Y lo peor de todo es que la maldita clase empieza en diez minutos.

Odio la idea de llegar tarde por mi ineptitud con la orientación. El abuelo tiene razón; soy una inútil para estás cosas.

Si llego tarde a la clase sólo será culpa de la Universidad y de su magnífica idea de cambiarle la sede a la facultad de Ciencias Económicas ¿A quién se le puede ocurrir hacer el cambio de un día al otro y avisarle a los alumnos con tan poca antelación? Anoche ya estaba metida en mi cama, a punto de dormirme, cuando sonó la notificación de mi correo electrónico con la nueva dirección y horarios.

Es tan estúpido y lo peor de todo es que me queda más lejos del departamento. Tengo que hacer una intersección entre dos estaciones de tren para llegar. Y me lleva más de una hora el viaje.

Suspiro y parte de mi flequillo se mueve hacia delante: lo llevo tan largo que ya me está tapando un poco la vista.

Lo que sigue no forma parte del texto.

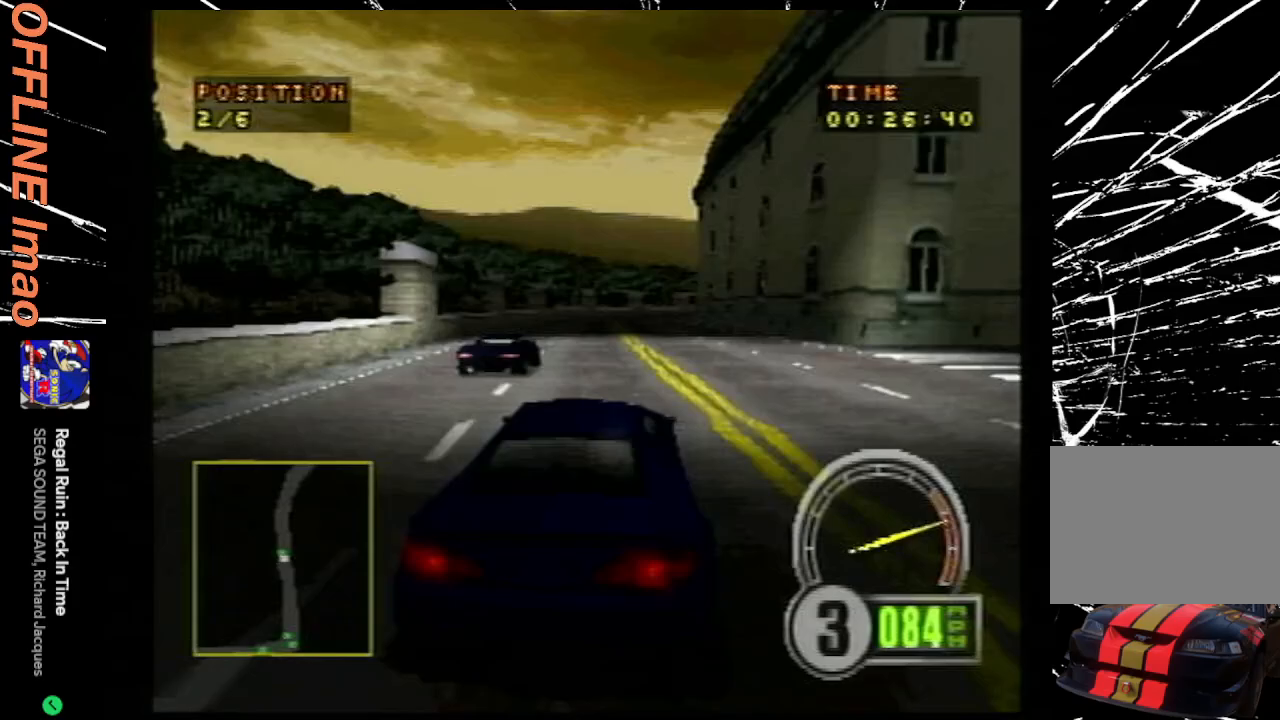
{"buttons": ["CROSS"], "events": []}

Y a pesar de las quejas de mí abuelo, no me lo quiero cortar, me gusta como me queda de esta forma.

—¿Puedo preguntarte por qué estás parada mirando fijamente la cartelera hace como mínimo diez minutos? —me giro hacía la derecha. No me había dado cuenta que tenía compañía—. ¿Es una obra de arte que se puede comparar con los cuadros de Da Vinci o Picasso?

Es una chica.

Una chica muy bonita que lleva puesto una camisa a cuadros de color verde que le queda gigante y unos jeans negros con rasgaduras en las rodillas. Tiene el pelo castaño claro, tirando a miel, atado en una colita alta.

Su pelo hace demasiado contraste con el mío que tira hacia un chocolate oscuro. 

—¿Qué?

—No me digas que no conoces a Da Vinci ni a Picasso.

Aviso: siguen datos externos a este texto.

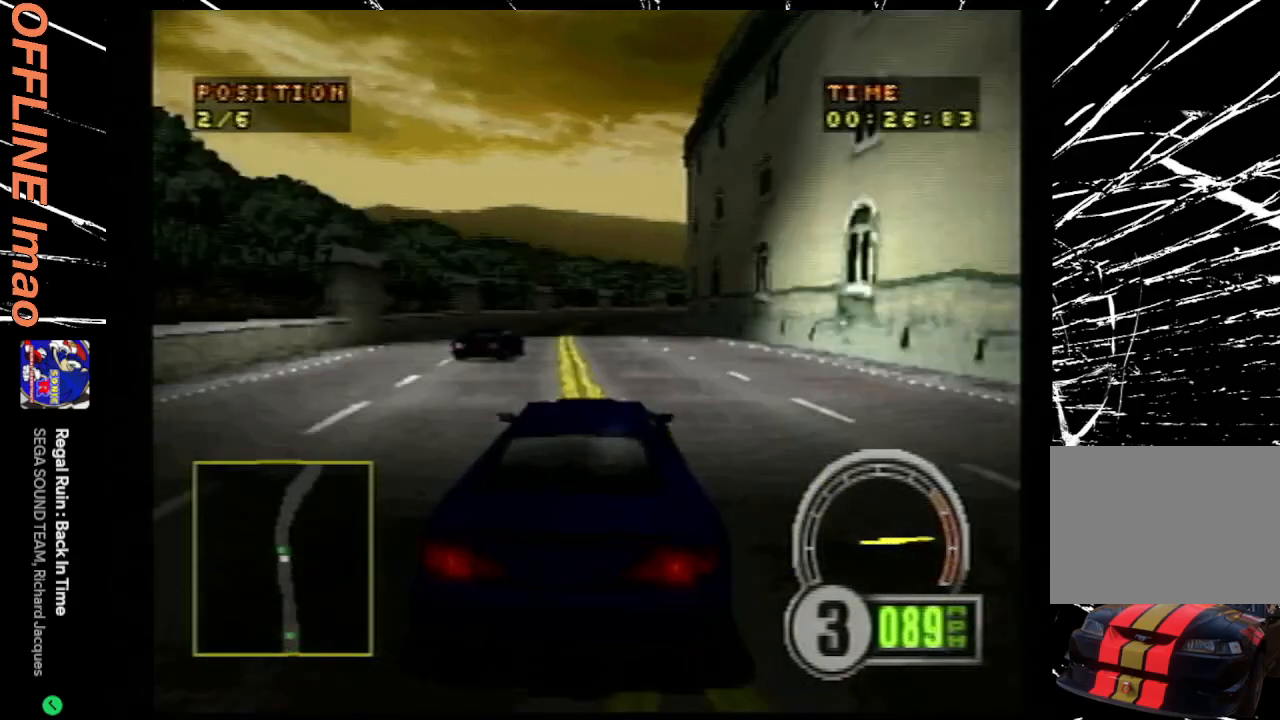
{"buttons": ["CROSS"], "events": [[233, "DPAD_RIGHT", "down"], [467, "DPAD_RIGHT", "up"]]}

Abro la boca sin saber qué decir.

—No —entrecierra los ojos sin esperar mi respuesta y se lleva el mechón blanco que le decora la frente detrás de la oreja—, no hay ninguna obra de arte oculta; así que quiero escucharte ¿por qué estás parada sin moverte?

Se gira por completo hacia mí y me da una sonrisa cómplice.

Tiene los ojos verdes más claros que vi en mí vida y da curiosidad saber si son realmente suyos o tiene puesto lentes de contacto.

Al cabo de un segundo respondo que tengo clases de Sociología y no sé dónde está el aula.

—Yo también estoy en esa —dice y sin mediar palabra me agarra del brazo y me jala hacia la izquierda.